Anzaldua’s poem “El sonavabitche” depicts how the immigrant who is finally a U.S citizen abuses from those who are willing to do anything in order to get a share of their dream. She describes that “hijo the la malinche” that becomes a traitor towards those of his own race. She shows how “el hijo de la chingada” abuses of “los mojados” by forcing them to hard labor and giving them harsh living conditions and then deports them back to Mexico. The end of the poem serves to illustrate how this “coyote” finds himself in the same positions as “los mojados” when he is discovered by a social worker. Her text serves to encourage “Chicanos” to unite and to never forget where they come from. There is no difference between a Mexican who is a legal resident and a “mojado” they are all immigrants. Therefore ,there shouldn’t be a difference between people who share the same heritage.

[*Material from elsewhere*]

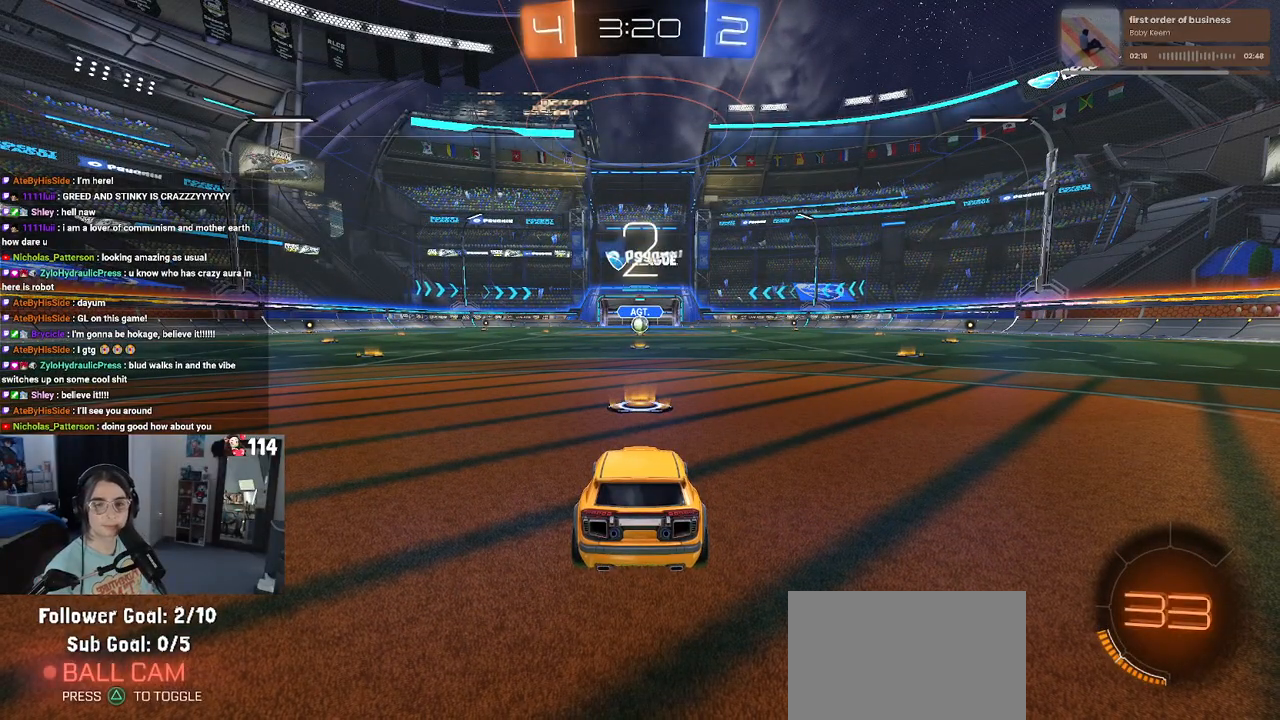
{"buttons": ["R2"], "left_stick": "center", "right_stick": "center", "events": [[500, "R2", "down"]]}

On the other hand Pietri through his “Puerto Rican Obituary” is loudly accusing the generation of Puerto Rican immigrants who blindly believed in the American Dream. This American Dream consumed their energies, their hopes and most of all their dignity as Puerto Ricans. Pietri uses common names such as Juan, Miguel, Olga, Manuel to show how a great number of Puerto Ricans were brainwashed with the belief that things would be better and they would find jobs and own a descent house. Sadly, these immigrants were slowly dying as they were being rejected and subjected to peasant wages and extremely hard labor. Their children were denied proper careers and were subject to suffer the fate of their parents. Their culture was trying to be absorbed by the Nation. They were being consumed by stress, some by jealousy, by neglect and most by nostalgia. Symbolically and literally they were dying, they were part of the Obituaries. In conclusion the characters shown in “The Great Gatsby”, “The sonovabitche” and “The Puerto Rican Obituary” are victims of the American dream. Are things today any different from those mentioned above? Some may reply with a forceful YES. Things have changed. There are more rights for those who decide to leave their countries in search of a better life. But others will reply with a deep hole in their throats “NO”… The answers may vary, but the results are clearly seen in the headlines of the news.